■ The problem ■
Every line below that holds the string "области" should be copied out.

[Opening Material to process section]

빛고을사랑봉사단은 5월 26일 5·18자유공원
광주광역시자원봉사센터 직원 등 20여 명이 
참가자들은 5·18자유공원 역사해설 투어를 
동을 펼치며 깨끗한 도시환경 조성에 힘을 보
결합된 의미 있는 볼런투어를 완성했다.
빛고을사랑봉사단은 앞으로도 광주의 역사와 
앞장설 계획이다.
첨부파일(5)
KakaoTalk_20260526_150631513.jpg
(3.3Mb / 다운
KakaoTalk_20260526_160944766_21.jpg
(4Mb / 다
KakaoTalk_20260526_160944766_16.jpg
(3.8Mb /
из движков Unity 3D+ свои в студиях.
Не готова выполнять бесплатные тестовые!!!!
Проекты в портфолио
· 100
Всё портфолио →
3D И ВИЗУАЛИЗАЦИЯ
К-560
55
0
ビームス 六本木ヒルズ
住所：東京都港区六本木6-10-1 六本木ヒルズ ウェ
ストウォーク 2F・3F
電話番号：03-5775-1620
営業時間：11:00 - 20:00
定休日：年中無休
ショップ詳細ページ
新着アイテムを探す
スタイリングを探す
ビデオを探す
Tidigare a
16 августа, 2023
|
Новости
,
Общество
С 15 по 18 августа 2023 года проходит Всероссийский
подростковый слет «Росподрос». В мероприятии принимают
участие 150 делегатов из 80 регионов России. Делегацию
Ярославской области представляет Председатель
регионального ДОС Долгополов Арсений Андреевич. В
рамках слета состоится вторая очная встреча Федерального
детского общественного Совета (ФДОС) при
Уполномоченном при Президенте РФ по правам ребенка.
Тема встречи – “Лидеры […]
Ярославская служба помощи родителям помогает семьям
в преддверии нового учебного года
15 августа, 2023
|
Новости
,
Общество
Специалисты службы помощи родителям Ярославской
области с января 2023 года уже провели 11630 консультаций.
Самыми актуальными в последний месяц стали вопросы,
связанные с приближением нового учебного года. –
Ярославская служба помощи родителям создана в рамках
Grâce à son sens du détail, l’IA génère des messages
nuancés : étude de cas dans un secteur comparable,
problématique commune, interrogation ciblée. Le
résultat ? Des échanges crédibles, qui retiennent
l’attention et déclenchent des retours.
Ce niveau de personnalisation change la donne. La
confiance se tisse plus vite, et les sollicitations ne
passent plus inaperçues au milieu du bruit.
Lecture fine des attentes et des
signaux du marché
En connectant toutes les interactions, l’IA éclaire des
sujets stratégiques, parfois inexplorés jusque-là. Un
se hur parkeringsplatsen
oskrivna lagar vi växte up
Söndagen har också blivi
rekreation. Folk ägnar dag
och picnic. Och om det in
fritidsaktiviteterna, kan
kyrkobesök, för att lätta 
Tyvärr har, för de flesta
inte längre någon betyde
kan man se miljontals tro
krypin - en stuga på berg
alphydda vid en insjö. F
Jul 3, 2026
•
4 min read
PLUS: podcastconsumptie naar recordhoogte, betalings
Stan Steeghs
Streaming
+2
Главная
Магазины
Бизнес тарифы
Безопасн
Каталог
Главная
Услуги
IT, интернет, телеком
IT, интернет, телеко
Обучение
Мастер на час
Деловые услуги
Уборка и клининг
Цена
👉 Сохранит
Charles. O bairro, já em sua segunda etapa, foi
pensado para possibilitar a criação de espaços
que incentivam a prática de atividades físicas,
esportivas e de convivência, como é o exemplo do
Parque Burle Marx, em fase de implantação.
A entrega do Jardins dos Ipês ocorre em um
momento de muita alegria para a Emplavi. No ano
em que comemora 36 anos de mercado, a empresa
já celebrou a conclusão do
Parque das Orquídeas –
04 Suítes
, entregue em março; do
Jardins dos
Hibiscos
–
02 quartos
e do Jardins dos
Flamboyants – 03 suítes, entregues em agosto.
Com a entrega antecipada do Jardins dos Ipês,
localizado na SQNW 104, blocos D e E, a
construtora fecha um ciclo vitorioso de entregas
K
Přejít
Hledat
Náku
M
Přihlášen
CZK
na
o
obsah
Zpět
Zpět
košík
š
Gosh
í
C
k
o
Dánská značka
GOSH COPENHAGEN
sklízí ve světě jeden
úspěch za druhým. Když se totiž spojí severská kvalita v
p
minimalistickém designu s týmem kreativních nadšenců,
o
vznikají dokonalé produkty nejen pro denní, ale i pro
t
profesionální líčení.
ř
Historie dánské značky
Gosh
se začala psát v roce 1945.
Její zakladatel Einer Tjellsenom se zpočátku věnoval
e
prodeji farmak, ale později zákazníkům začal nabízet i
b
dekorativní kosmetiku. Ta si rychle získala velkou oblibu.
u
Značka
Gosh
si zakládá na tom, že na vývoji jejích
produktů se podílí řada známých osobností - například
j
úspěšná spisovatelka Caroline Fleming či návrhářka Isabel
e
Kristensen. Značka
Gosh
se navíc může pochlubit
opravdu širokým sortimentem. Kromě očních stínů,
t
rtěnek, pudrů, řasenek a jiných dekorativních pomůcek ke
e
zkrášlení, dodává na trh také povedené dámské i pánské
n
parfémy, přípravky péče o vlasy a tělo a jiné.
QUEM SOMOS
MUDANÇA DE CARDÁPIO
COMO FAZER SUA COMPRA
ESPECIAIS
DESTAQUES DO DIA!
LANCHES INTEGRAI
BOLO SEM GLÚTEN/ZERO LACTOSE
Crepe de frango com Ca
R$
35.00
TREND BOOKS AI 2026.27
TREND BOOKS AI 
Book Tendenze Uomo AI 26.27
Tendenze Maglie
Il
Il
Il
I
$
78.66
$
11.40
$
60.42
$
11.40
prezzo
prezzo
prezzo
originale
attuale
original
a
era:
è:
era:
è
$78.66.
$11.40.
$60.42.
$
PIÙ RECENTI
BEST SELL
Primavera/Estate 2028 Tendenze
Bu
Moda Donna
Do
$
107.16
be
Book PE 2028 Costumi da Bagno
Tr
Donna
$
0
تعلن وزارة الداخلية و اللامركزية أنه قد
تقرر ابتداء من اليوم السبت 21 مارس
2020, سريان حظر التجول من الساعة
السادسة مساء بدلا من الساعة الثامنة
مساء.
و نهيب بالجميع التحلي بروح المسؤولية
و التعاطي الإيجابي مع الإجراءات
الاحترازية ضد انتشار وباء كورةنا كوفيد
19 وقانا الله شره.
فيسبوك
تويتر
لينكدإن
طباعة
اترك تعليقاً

[Closing Material to process section]

■ Response below ■
Ярославской области представляет Председатель
области с января 2023 года уже провели 11630 консультаций.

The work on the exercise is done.